» Problem details
Transcribe every line of text in all of the rows below, leaving out the pictures.

Stored data

· · · · · · ·

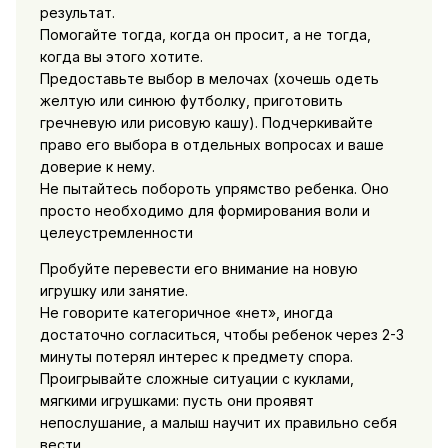
результат.
Помогайте тогда, когда он просит, а не тогда,
когда вы этого хотите.
Предоставьте выбор в мелочах (хочешь одеть
желтую или синюю футболку, приготовить
гречневую или рисовую кашу). Подчеркивайте
право его выбора в отдельных вопросах и ваше
доверие к нему.
Не пытайтесь побороть упрямство ребенка. Оно
просто необходимо для формирования воли и
целеустремленности
Пробуйте перевести его внимание на новую
игрушку или занятие.
Не говорите категоричное «нет», иногда
достаточно согласиться, чтобы ребенок через 2-3
минуты потерял интерес к предмету спора.
Проигрывайте сложные ситуации с куклами,
мягкими игрушками: пусть они проявят
непослушание, а малыш научит их правильно себя
вести.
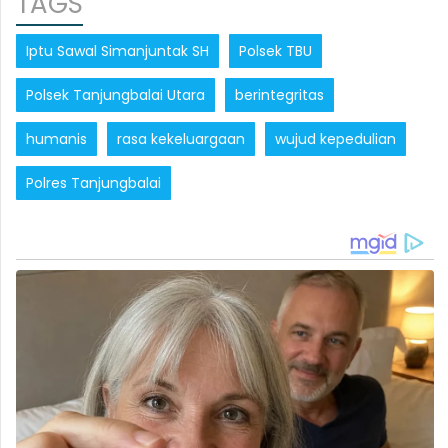
TAGS
Iptu Sawal Simanjuntak SH
Polsek TBU
Polsek Tanjungbalai Utara
berintegritas
humanis
rasa kekeluargaan
wujud kepedulian
Polres Tanjungbalai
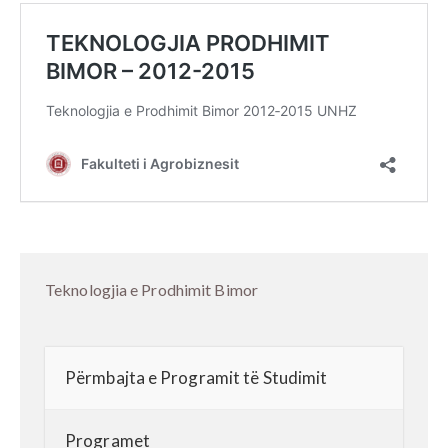
Teknologjia e Prodhimit Bimor
Përmbajta e Programit të Studimit
Programet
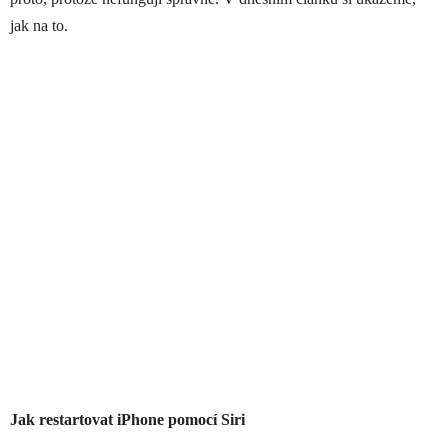
jak na to.
Jak restartovat iPhone pomocí Siri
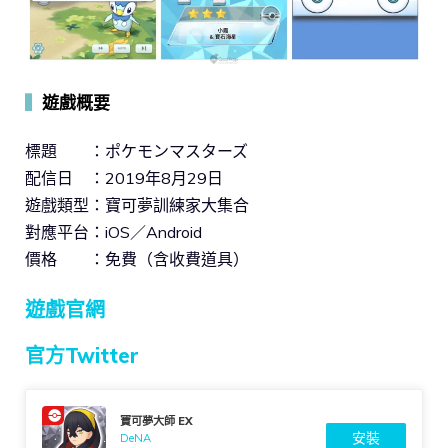
▍
遊戲概要
標題 ：ポケモンマスターズ
配信日 ：2019年8月29日
遊戲類型：寶可夢訓練家大集合
對應平台：iOS／Android
價格 ：免費（含收費道具）
遊戲官網
官方Twitter
寶可夢大師 EX
安裝
DeNA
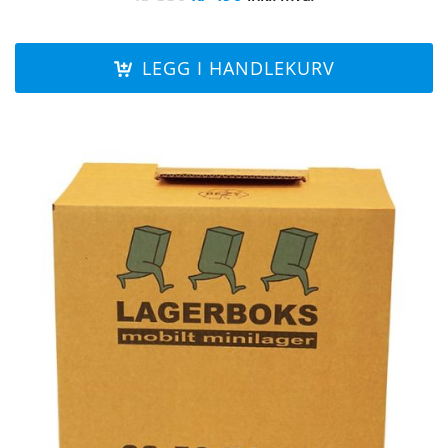
pris
pris
var:
er:
kr 550.
kr 490.
LEGG I HANDLEKURV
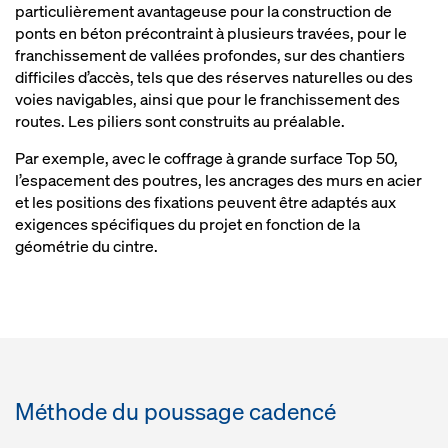
particulièrement avantageuse pour la construction de
ponts en béton précontraint à plusieurs travées, pour le
franchissement de vallées profondes, sur des chantiers
difficiles d’accès, tels que des réserves naturelles ou des
voies navigables, ainsi que pour le franchissement des
routes. Les piliers sont construits au préalable.
Par exemple, avec le coffrage à grande surface Top 50,
l’espacement des poutres, les ancrages des murs en acier
et les positions des fixations peuvent être adaptés aux
exigences spécifiques du projet en fonction de la
géométrie du cintre.
Méthode du poussage cadencé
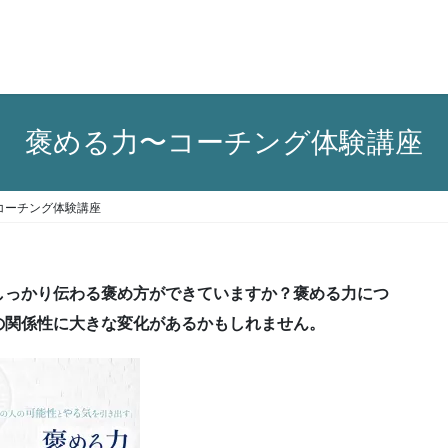
褒める力〜コーチング体験講座
コーチング体験講座
しっかり伝わる褒め方ができていますか？褒める力につ
の関係性に大きな変化があるかもしれません。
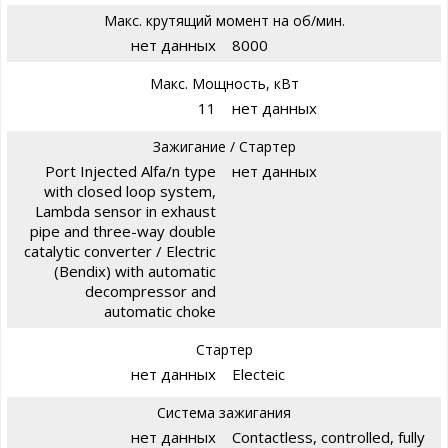
Макс. крутящий момент на об/мин.
нет данных
8000
Макс. Мощность, кВт
11
нет данных
Зажигание / Стартер
Port Injected Alfa/n type
нет данных
with closed loop system,
Lambda sensor in exhaust
pipe and three-way double
catalytic converter / Electric
(Bendix) with automatic
decompressor and
automatic choke
Стартер
нет данных
Electeic
Система зажигания
нет данных
Contactless, controlled, fully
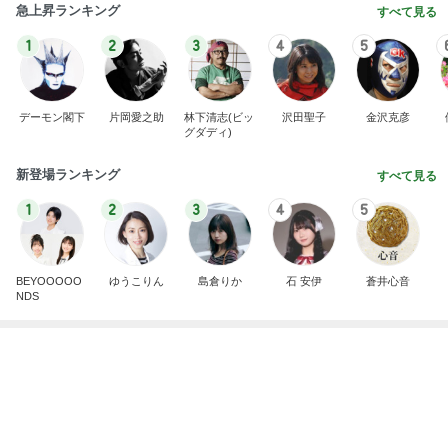
急上昇ランキング
すべて見る
1
2
3
4
5
デーモン閣下
片岡愛之助
林下清志(ビッ
沢田聖子
金沢克彦
グダディ)
新登場ランキング
すべて見る
1
2
3
4
5
BEYOOOOO
ゆうこりん
島倉りか
石 安伊
蒼井心音
NDS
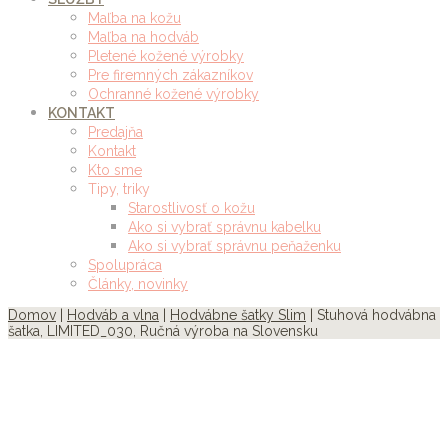
Maľba na kožu
Maľba na hodváb
Pletené kožené výrobky
Pre firemných zákazníkov
Ochranné kožené výrobky
KONTAKT
Predajňa
Kontakt
Kto sme
Tipy, triky
Starostlivosť o kožu
Ako si vybrať správnu kabelku
Ako si vybrať správnu peňaženku
Spolupráca
Články, novinky
Domov
|
Hodváb a vlna
|
Hodvábne šatky Slim
| Stuhová hodvábna
šatka, LIMITED_030, Ručná výroba na Slovensku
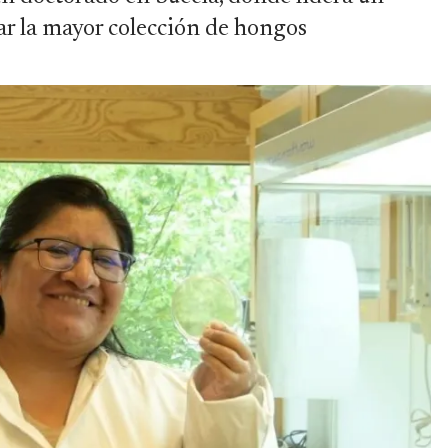
ar la mayor colección de hongos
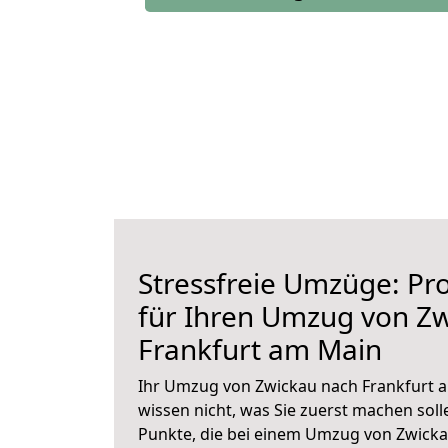
Stressfreie Umzüge: Pro
für Ihren Umzug von Z
Frankfurt am Main
Ihr Umzug von Zwickau nach Frankfurt a
wissen nicht, was Sie zuerst machen solle
Punkte, die bei einem Umzug von Zwick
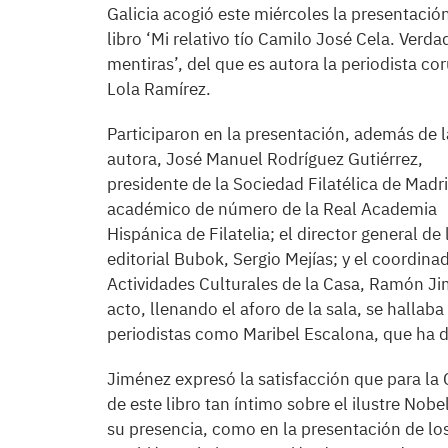
Galicia acogió este miércoles la presentació
libro ‘Mi relativo tío Camilo José Cela. Verda
mentiras’, del que es autora la periodista co
Lola Ramírez.
Participaron en la presentación, además de l
autora, José Manuel Rodríguez Gutiérrez,
presidente de la Sociedad Filatélica de Madri
académico de número de la Real Academia
Hispánica de Filatelia; el director general de 
editorial Bubok, Sergio Mejías; y el coordina
Actividades Culturales de la Casa, Ramón Ji
acto, llenando el aforo de la sala, se hallab
periodistas como Maribel Escalona, que ha di
Jiménez expresó la satisfacción que para la
de este libro tan íntimo sobre el ilustre No
su presencia, como en la presentación de los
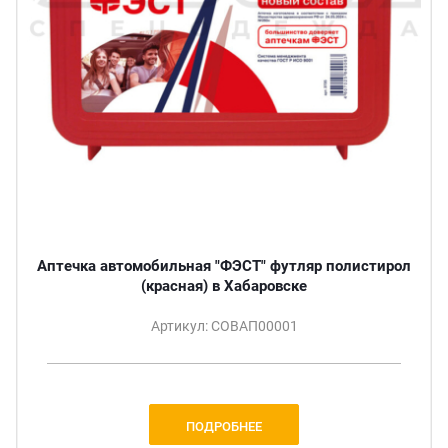
Аптечка автомобильная "ФЭСТ" футляр полистирол
(красная) в Хабаровске
Артикул: СОВАП00001
ПОДРОБНЕЕ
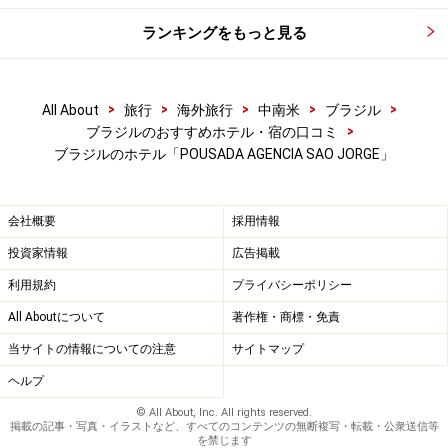
ランキングをもっと見る
>
>
>
>
>
All About
旅行
海外旅行
中南米
ブラジル
>
ブラジルのおすすめホテル・宿の口コミ
ブラジルのホテル「POUSADA AGENCIA SAO JORGE」
会社概要
採用情報
投資家情報
広告掲載
利用規約
プライバシーポリシー
All Aboutについて
著作権・商標・免責
当サイトの情報についての注意
サイトマップ
ヘルプ
© All About, Inc. All rights reserved.
掲載の記事・写真・イラストなど、すべてのコンテンツの無断複写・転載・公衆送信等
を禁じます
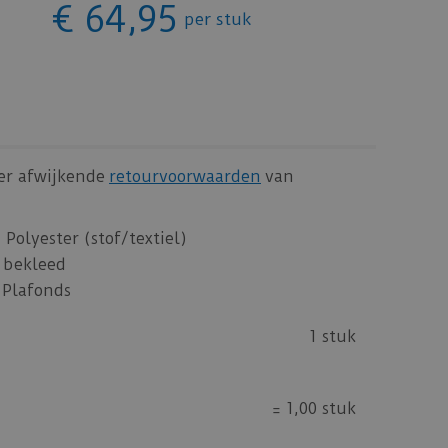
€
64
,
95
per stuk
 er afwijkende
retourvoorwaarden
van
Polyester (stof/textiel)
 bekleed
 Plafonds
1 stuk
=
1,00 stuk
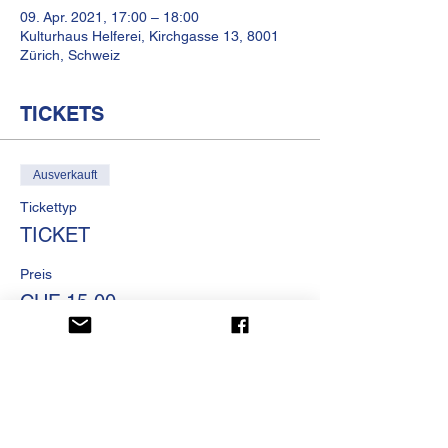
09. Apr. 2021, 17:00 – 18:00
Kulturhaus Helferei, Kirchgasse 13, 8001
Zürich, Schweiz
TICKETS
Ausverkauft
Tickettyp
TICKET
Preis
CHF 15.00
Diese Veranstaltung ist
ausverkauft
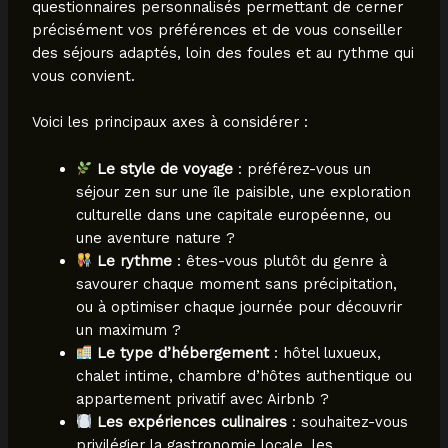
questionnaires personnalisés permettant de cerner
précisément vos préférences et de vous conseiller
des séjours adaptés, loin des foules et au rythme qui
vous convient.
Voici les principaux axes à considérer :
Le style de voyage
: préférez-vous un
séjour zen sur une île paisible, une exploration
culturelle dans une capitale européenne, ou
une aventure nature ?
Le rythme
: êtes-vous plutôt du genre à
savourer chaque moment sans précipitation,
ou à optimiser chaque journée pour découvrir
un maximum ?
Le type d’hébergement
: hôtel luxueux,
chalet intime, chambre d’hôtes authentique ou
appartement privatif avec Airbnb ?
Les expériences culinaires
: souhaitez-vous
privilégier la gastronomie locale, les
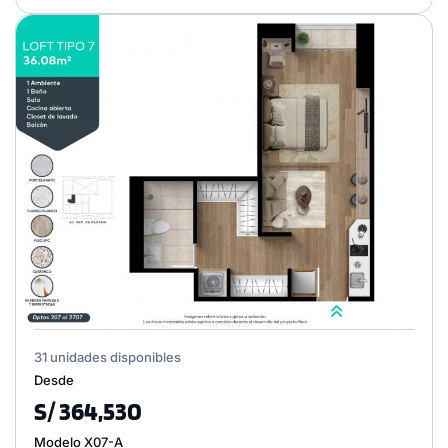
31 unidades disponibles
Desde
S/ 364,530
Modelo X07-A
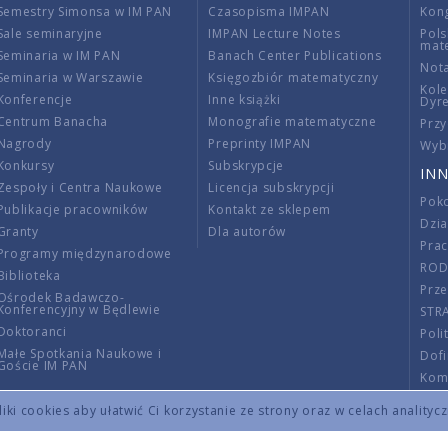
Semestry Simonsa w IM PAN
Czasopisma IMPAN
Kon
Sale seminaryjne
IMPAN Lecture Notes
Pols
mat
Seminaria w IM PAN
Banach Center Publications
Nota
Seminaria w Warszawie
Księgozbiór matematyczny
Kole
Konferencje
Inne książki
Dyr
Centrum Banacha
Monografie matematyczne
Przy
Nagrody
Preprinty IMPAN
Wybi
Konkursy
Subskrypcje
INN
Zespoły i Centra Naukowe
Licencja subskrypcji
Poko
Publikacje pracowników
Kontakt ze sklepem
Dzi
Granty
Dla autorów
Pra
Programy międzynarodowe
RO
Biblioteka
Prze
Ośrodek Badawczo-
Konferencyjny w Będlewie
STR
Doktoranci
Poli
Małe Spotkania Naukowe i
Dof
Goście IM PAN
Komi
Info
ki cookies aby ułatwić Ci korzystanie ze strony oraz w celach analityc
Wno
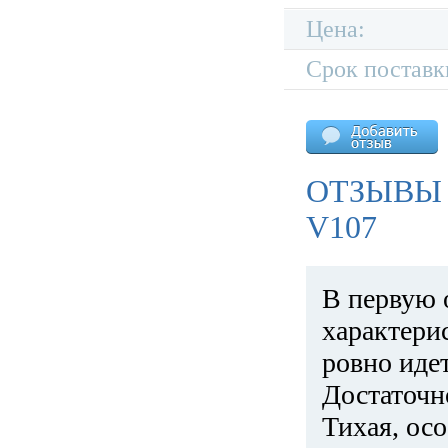
Цена:
Срок поставк
ОТЗЫВЫ
V107
В первую 
характери
ровно идет
Достаточн
Тихая, ос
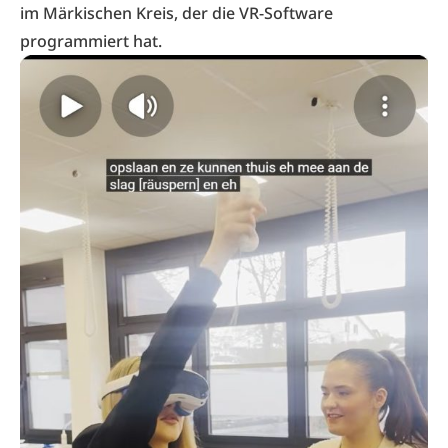
im Märkischen Kreis, der die VR-Software
programmiert hat.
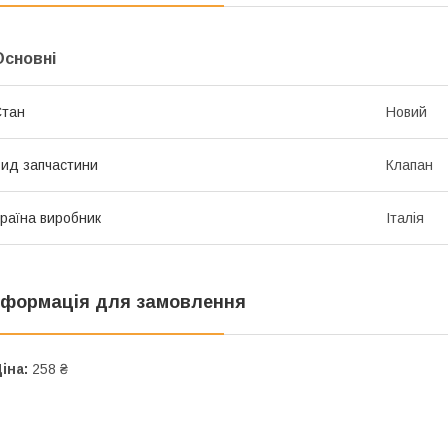
Основні
Стан
Новий
ид запчастини
Клапан
раїна виробник
Італія
нформація для замовлення
іна:
258 ₴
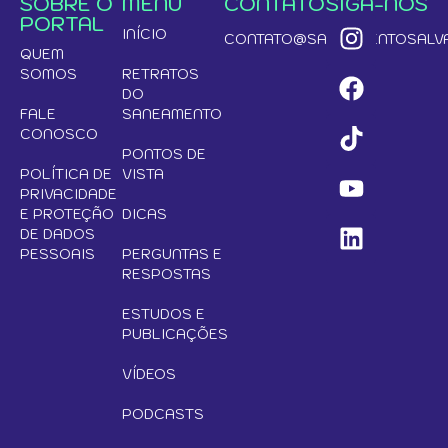
SOBRE O
MENU
CONTATO
SIGA-NOS
PORTAL
INÍCIO
CONTATO@SANEAMENTOSALVA
QUEM
SOMOS
RETRATOS
DO
FALE
SANEAMENTO
CONOSCO
PONTOS DE
POLÍTICA DE
VISTA
PRIVACIDADE
E PROTEÇÃO
DICAS
DE DADOS
PESSOAIS
PERGUNTAS E
RESPOSTAS
ESTUDOS E
PUBLICAÇÕES
VÍDEOS
PODCASTS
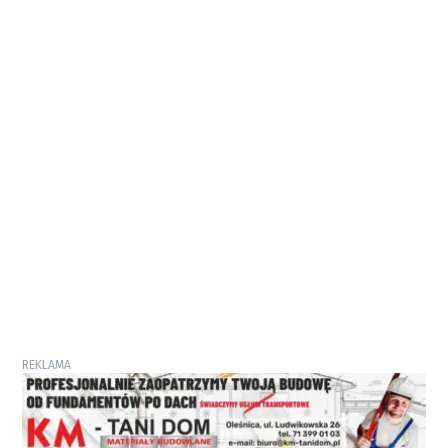
REKLAMA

· · · · · · ·

» Solution to this exercise
результат.
Помогайте тогда, когда он просит, а не тогда,
когда вы этого хотите.
Предоставьте выбор в мелочах (хочешь одеть
желтую или синюю футболку, приготовить
гречневую или рисовую кашу). Подчеркивайте
право его выбора в отдельных вопросах и ваше
доверие к нему.
Не пытайтесь побороть упрямство ребенка. Оно
просто необходимо для формирования воли и
целеустремленности
Пробуйте перевести его внимание на новую
игрушку или занятие.
Не говорите категоричное «нет», иногда
достаточно согласиться, чтобы ребенок через 2-3
минуты потерял интерес к предмету спора.
Проигрывайте сложные ситуации с куклами,
мягкими игрушками: пусть они проявят
непослушание, а малыш научит их правильно себя
вести.
TAGS
Iptu Sawal Simanjuntak SH
Polsek TBU
Polsek Tanjungbalai Utara
berintegritas
humanis
rasa kekeluargaan
wujud kepedulian
Polres Tanjungbalai
Teknologjia e Prodhimit Bimor
Përmbajta e Programit të Studimit
Programet
jak na to.
Jak restartovat iPhone pomocí Siri
▍
遊戲概要
標題 ：ポケモンマスターズ
配信日 ：2019年8月29日
遊戲類型：寶可夢訓練家大集合
對應平台：iOS／Android
價格 ：免費（含收費道具）
遊戲官網
官方Twitter
寶可夢大師 EX
安裝
DeNA
pris
pris
var:
er:
kr 550.
kr 490.
LEGG I HANDLEKURV
particulièrement avantageuse pour la construction de
ponts en béton précontraint à plusieurs travées, pour le
franchissement de vallées profondes, sur des chantiers
difficiles d’accès, tels que des réserves naturelles ou des
voies navigables, ainsi que pour le franchissement des
routes. Les piliers sont construits au préalable.
Par exemple, avec le coffrage à grande surface Top 50,
l’espacement des poutres, les ancrages des murs en acier
et les positions des fixations peuvent être adaptés aux
exigences spécifiques du projet en fonction de la
géométrie du cintre.
Méthode du poussage cadencé
褒める力〜コーチング体験講座
コーチング体験講座
しっかり伝わる褒め方ができていますか？褒める力につ
の関係性に大きな変化があるかもしれません。
Макс. крутящий момент на об/мин.
нет данных
8000
Макс. Мощность, кВт
11
нет данных
Зажигание / Стартер
Port Injected Alfa/n type
нет данных
with closed loop system,
Lambda sensor in exhaust
pipe and three-way double
catalytic converter / Electric
(Bendix) with automatic
decompressor and
automatic choke
Стартер
нет данных
Electeic
Система зажигания
нет данных
Contactless, controlled, fully
急上昇ランキング
すべて見る
1
2
3
4
5
デーモン閣下
片岡愛之助
林下清志(ビッ
沢田聖子
金沢克彦
グダディ)
新登場ランキング
すべて見る
1
2
3
4
5
BEYOOOOO
ゆうこりん
島倉りか
石 安伊
蒼井心音
NDS
Maľba na kožu
Maľba na hodváb
Pletené kožené výrobky
Pre firemných zákazníkov
Ochranné kožené výrobky
KONTAKT
Predajňa
Kontakt
Kto sme
Tipy, triky
Starostlivosť o kožu
Ako si vybrať správnu kabelku
Ako si vybrať správnu peňaženku
Spolupráca
Články, novinky
Domov
|
Hodváb a vlna
|
Hodvábne šatky Slim
| Stuhová hodvábna
šatka, LIMITED_030, Ručná výroba na Slovensku
ar la mayor colección de hongos
Stressfreie Umzüge: Pro
für Ihren Umzug von Z
Frankfurt am Main
Ihr Umzug von Zwickau nach Frankfurt a
wissen nicht, was Sie zuerst machen solle
Punkte, die bei einem Umzug von Zwick
Galicia acogió este miércoles la presentació
libro ‘Mi relativo tío Camilo José Cela. Verda
mentiras’, del que es autora la periodista co
Lola Ramírez.
Participaron en la presentación, además de l
autora, José Manuel Rodríguez Gutiérrez,
presidente de la Sociedad Filatélica de Madri
académico de número de la Real Academia
Hispánica de Filatelia; el director general de 
editorial Bubok, Sergio Mejías; y el coordina
Actividades Culturales de la Casa, Ramón Ji
acto, llenando el aforo de la sala, se hallab
periodistas como Maribel Escalona, que ha di
Jiménez expresó la satisfacción que para la
de este libro tan íntimo sobre el ilustre No
su presencia, como en la presentación de los
Аптечка автомобильная "ФЭСТ" футляр полистирол
(красная) в Хабаровске
Артикул: СОВАП00001
ПОДРОБНЕЕ
ランキングをもっと見る
>
>
>
>
>
All About
旅行
海外旅行
中南米
ブラジル
>
ブラジルのおすすめホテル・宿の口コミ
ブラジルのホテル「POUSADA AGENCIA SAO JORGE」
会社概要
採用情報
投資家情報
広告掲載
利用規約
プライバシーポリシー
All Aboutについて
著作権・商標・免責
当サイトの情報についての注意
サイトマップ
ヘルプ
© All About, Inc. All rights reserved.
掲載の記事・写真・イラストなど、すべてのコンテンツの無断複写・転載・公衆送信等
を禁じます
€
64
,
95
per stuk
 er afwijkende
retourvoorwaarden
van
Polyester (stof/textiel)
 bekleed
 Plafonds
1 stuk
=
1,00 stuk
09. Apr. 2021, 17:00 – 18:00
Kulturhaus Helferei, Kirchgasse 13, 8001
Zürich, Schweiz
TICKETS
Ausverkauft
Tickettyp
TICKET
Preis
CHF 15.00
Diese Veranstaltung ist
ausverkauft
questionnaires personnalisés permettant de cerner
précisément vos préférences et de vous conseiller
des séjours adaptés, loin des foules et au rythme qui
vous convient.
Voici les principaux axes à considérer :
Le style de voyage
: préférez-vous un
séjour zen sur une île paisible, une exploration
culturelle dans une capitale européenne, ou
une aventure nature ?
Le rythme
: êtes-vous plutôt du genre à
savourer chaque moment sans précipitation,
ou à optimiser chaque journée pour découvrir
un maximum ?
Le type d’hébergement
: hôtel luxueux,
chalet intime, chambre d’hôtes authentique ou
appartement privatif avec Airbnb ?
Les expériences culinaires
: souhaitez-vous
privilégier la gastronomie locale, les
31 unidades disponibles
Desde
S/ 364,530
Modelo X07-A
Semestry Simonsa w IM PAN
Czasopisma IMPAN
Kon
Sale seminaryjne
IMPAN Lecture Notes
Pols
mat
Seminaria w IM PAN
Banach Center Publications
Nota
Seminaria w Warszawie
Księgozbiór matematyczny
Kole
Konferencje
Inne książki
Dyr
Centrum Banacha
Monografie matematyczne
Przy
Nagrody
Preprinty IMPAN
Wybi
Konkursy
Subskrypcje
INN
Zespoły i Centra Naukowe
Licencja subskrypcji
Poko
Publikacje pracowników
Kontakt ze sklepem
Dzi
Granty
Dla autorów
Pra
Programy międzynarodowe
RO
Biblioteka
Prze
Ośrodek Badawczo-
Konferencyjny w Będlewie
STR
Doktoranci
Poli
Małe Spotkania Naukowe i
Dof
Goście IM PAN
Komi
Info
ki cookies aby ułatwić Ci korzystanie ze strony oraz w celach analityc
Wno
Цена:
Срок поставк
ОТЗЫВЫ
V107
В первую 
характери
ровно идет
Достаточн
Тихая, ос
im Märkischen Kreis, der die VR-Software
programmiert hat.
Основні
Стан
Новий
ид запчастини
Клапан
раїна виробник
Італія
нформація для замовлення
іна:
258 ₴
SOBRE O
MENU
CONTATO
SIGA-NOS
PORTAL
INÍCIO
CONTATO@SANEAMENTOSALVA
QUEM
SOMOS
RETRATOS
DO
FALE
SANEAMENTO
CONOSCO
PONTOS DE
POLÍTICA DE
VISTA
PRIVACIDADE
E PROTEÇÃO
DICAS
DE DADOS
PESSOAIS
PERGUNTAS E
RESPOSTAS
ESTUDOS E
PUBLICAÇÕES
VÍDEOS
PODCASTS
REKLAMA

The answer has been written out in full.